Salon de l’auto: prix de vente proposé de 15 millions de francs

Palexpo pourrait reprendre le Salon de l’auto à Genève s’il débourse 15 millions, valeur estimée de l’événement par la fondation qui en détient les droits. Les négociations sont lancées.
30 juin 2020, 16:32
/ Màj. le 30 juin 2020 à 16:42
Une édition 2021 du salon de l'auto ne serait finalement pas impossible.

La fondation qui détient les droits du Salon de l’auto de Genève estime la valeur de la manifestation à 15 millions de francs. C’est sur cette base que les négociations seront engagées prochainement avec Palexpo, désigné comme le repreneur naturel du Geneva International Motor Show (GIMS).

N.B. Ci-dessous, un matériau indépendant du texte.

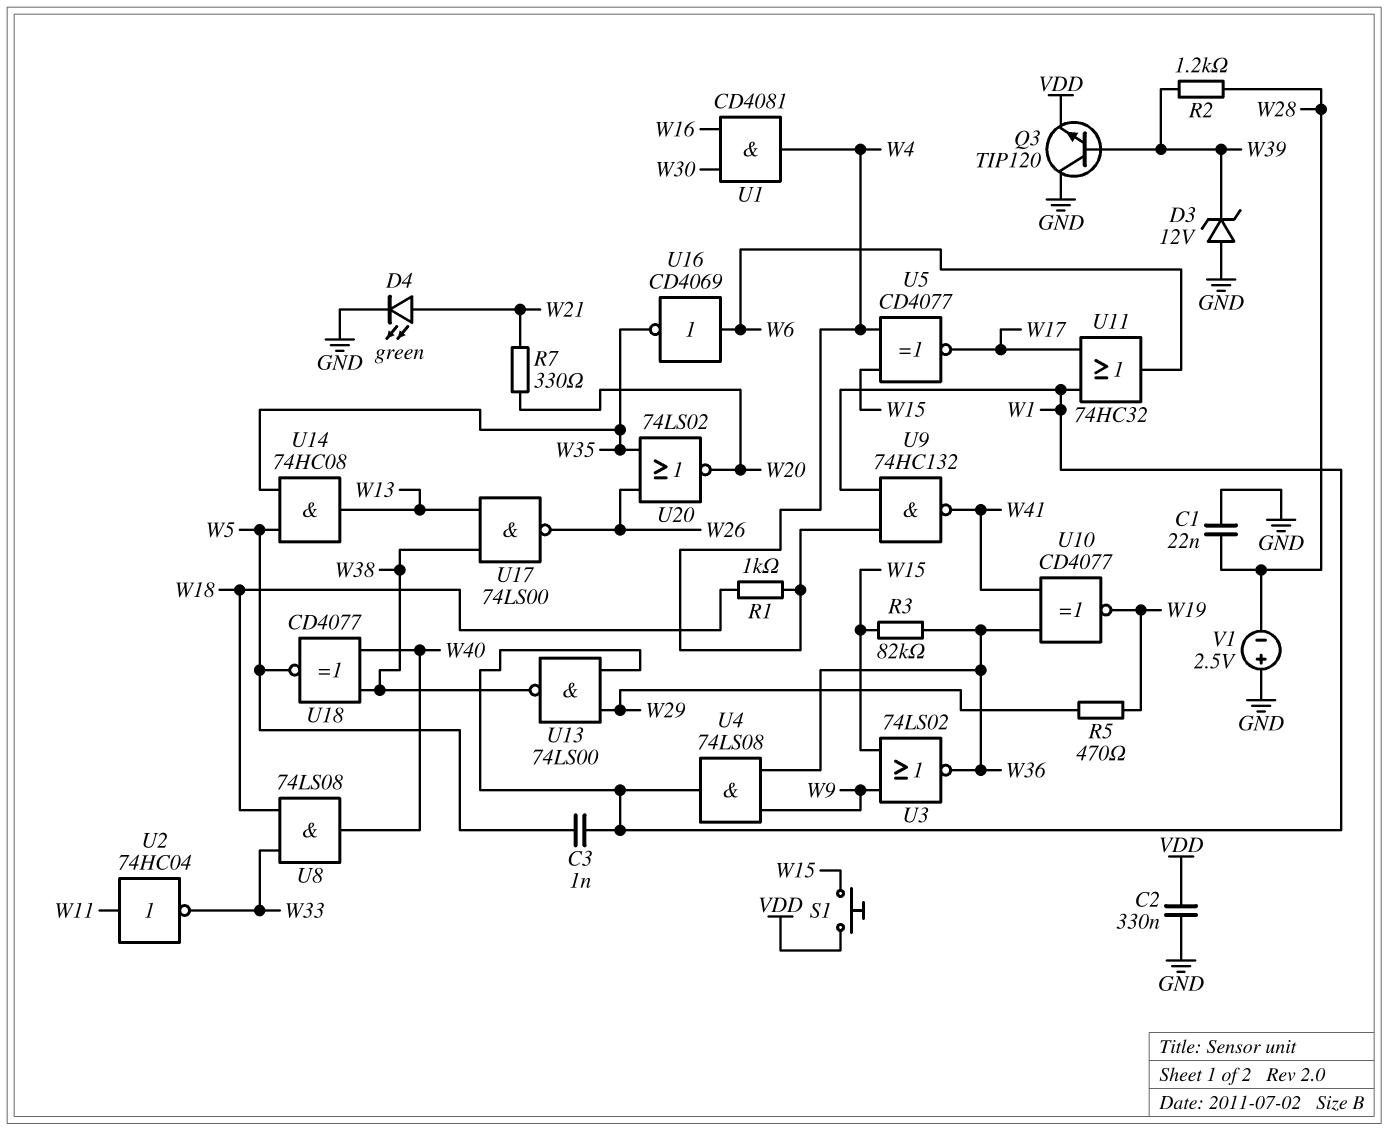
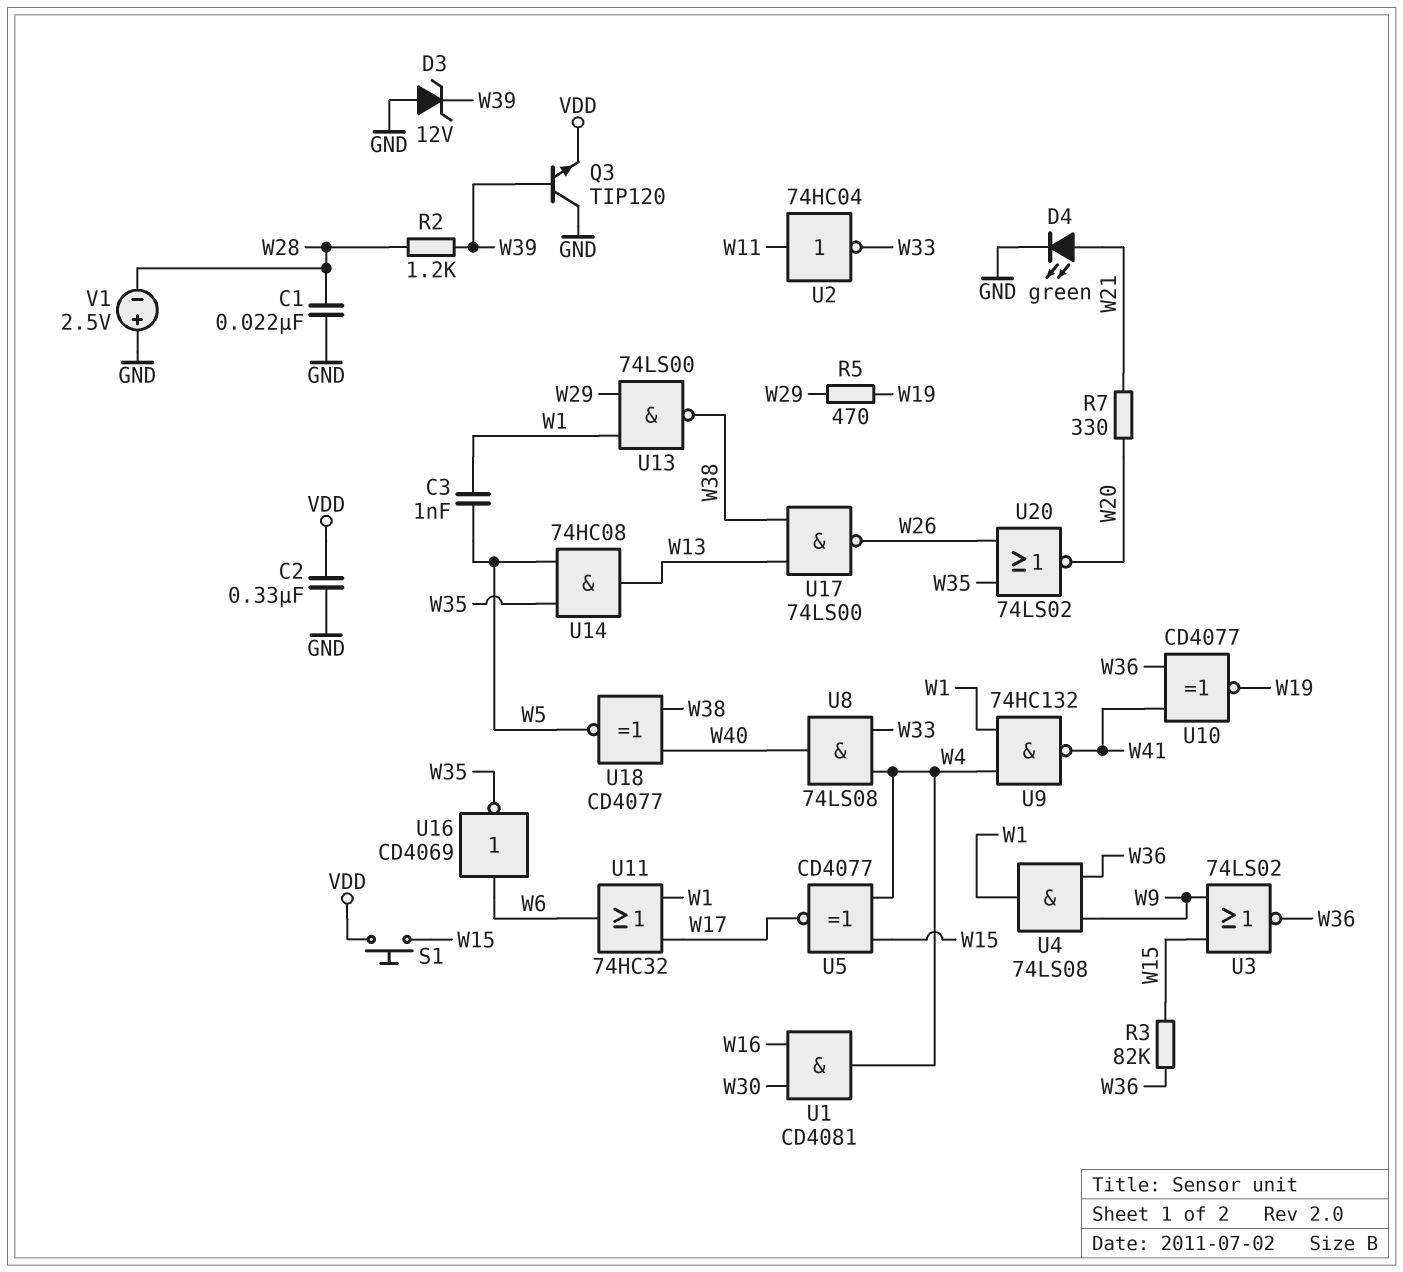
R1: 1k (W4, W18) -> none
U8: AND 74LS08 (in W18, in W33, out W40) -> AND 74LS08 (in W4, in W33, out W40)

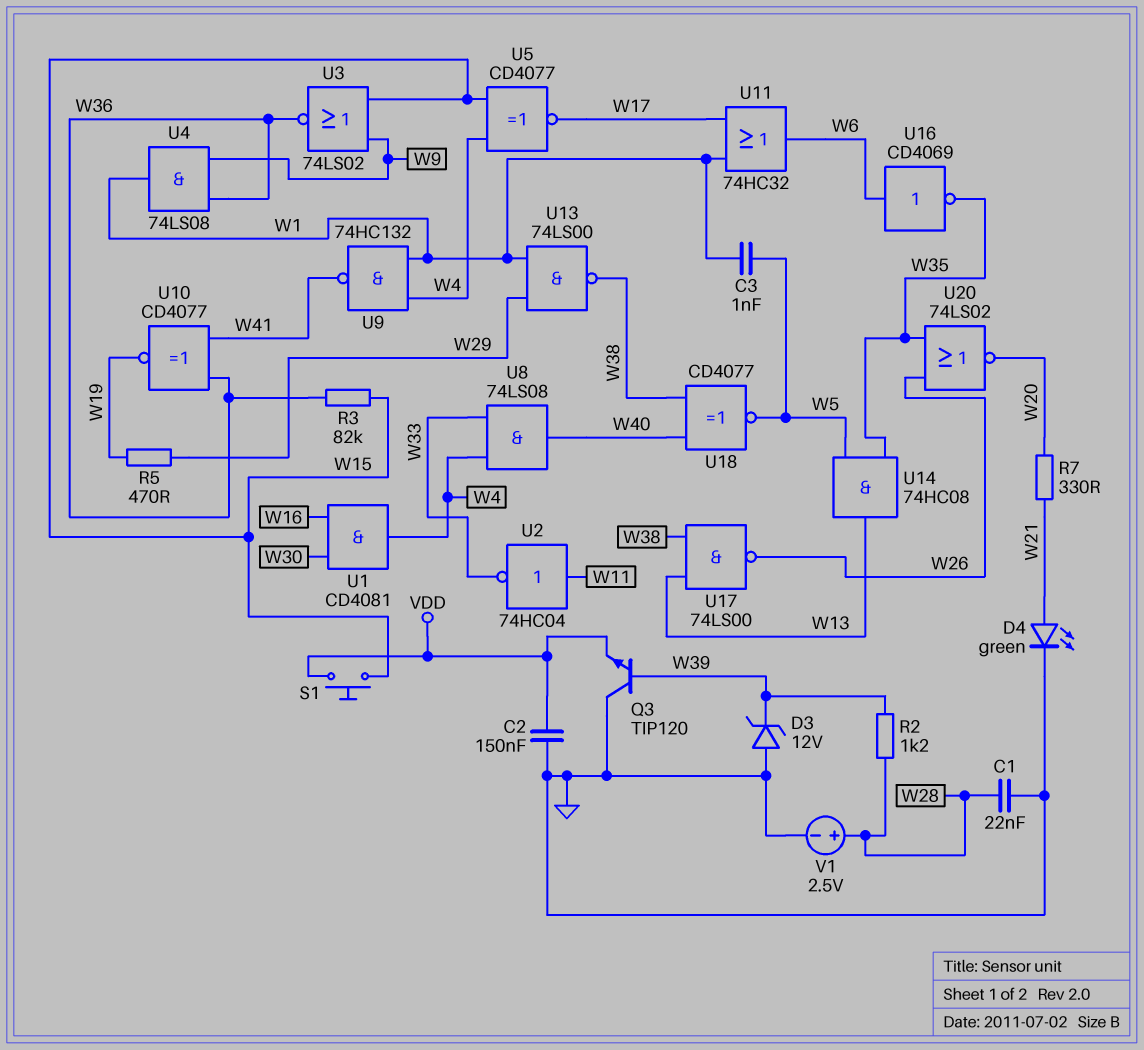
C2: 330nF (GND, VDD) -> 150nF (GND, VDD)
V1: 2.5V (plus GND, minus W28) -> 2.5V (plus W28, minus GND)

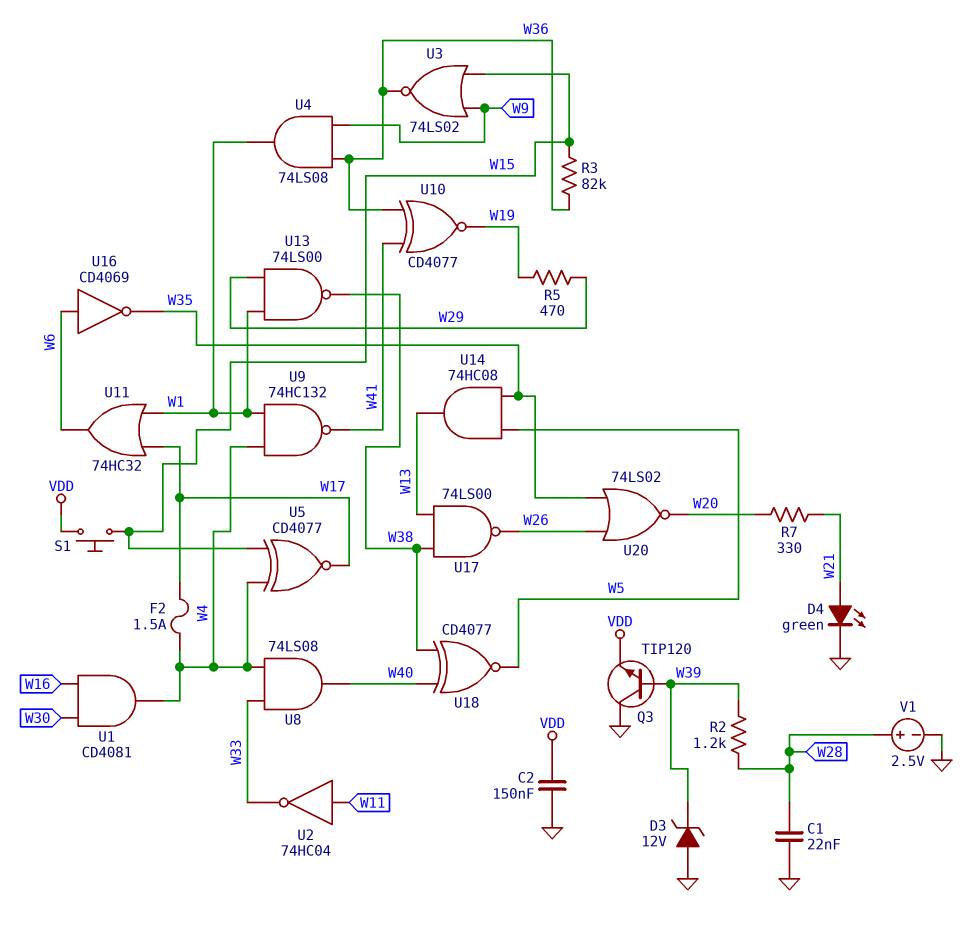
C3: 1nF (W1, W5) -> none
F2: none -> 1.5A (W4, W17)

Le Salon rapporte à Palexpo 30 à 35 millions de francs par an.
François Launaz, président d’Auto-Suisse

«Nous pensons que c’est une proposition honnête. Cela donnera la possibilité à Palexpo de devenir propriétaire du GIMS. (…) Je rappelle que le Salon rapporte à Palexpo 30 à 35 millions de francs par an, un tiers de son chiffre d’affaires», a indiqué mardi François Launaz, président d’Auto-Suisse, faîtière des importateurs suisses d’automobiles, lors d’une conférence de presse.

A lire aussi : Le Salon de l’auto 2021 annulé en raison du coronavirus

Prêt refusé

Les organisateurs du GIMS ont réuni la presse mardi afin de commenter la décision communiquée la veille d’abandonner l’édition 2021 du salon et de vendre celui-ci à la société Palexpo, détenue majoritairement par l’Etat de Genève. Les actuels propriétaires de la manifestation ont refusé le prêt de 16,8 millions de francs débloqué par le Grand Conseil genevois début juin.

M. Launaz a souligné que les responsables de Palexpo ont accepté de lancer des négociations. «Il est temps d’accélérer les choses. Nous attendons une solution depuis mars.» «Si nous attendons jusqu’en septembre ou octobre, ce serait mauvais. Il serait préférable de parvenir à un accord d’ici fin août», a renchéri Maurice Turrettini, président de la Fondation Salon International de l’Automobile.

Une édition 2021 pas exclue

L’objectif serait de garder une marge de manoeuvre suffisante pour préparer l’édition 2022 du GIMS. La tenue d’un salon l’année prochaine n’est pas totalement exclue, mais la décision reviendra au nouveau propriétaire, a considéré M. Turrettini.

Aux yeux des importateurs automobiles, Palexpo apparaît comme le repreneur idéal, bien qu’initialement ceux-ci s’étaient opposés à une prise de contrôle par la société. Pour Maurice Turrettini, les choses ont changé. Désormais, la vente à Palexpo constitue la priorité.

Si les négociations venaient à capoter, la fondation se mettrait à la recherche d’un nouvel investisseur. Une «personne» intéressée se serait déjà manifestée.

La fondation sera liquidée à terme et sa fortune distribuée à une association ou une fondation oeuvrant en faveur de l’automobile, selon François Launaz.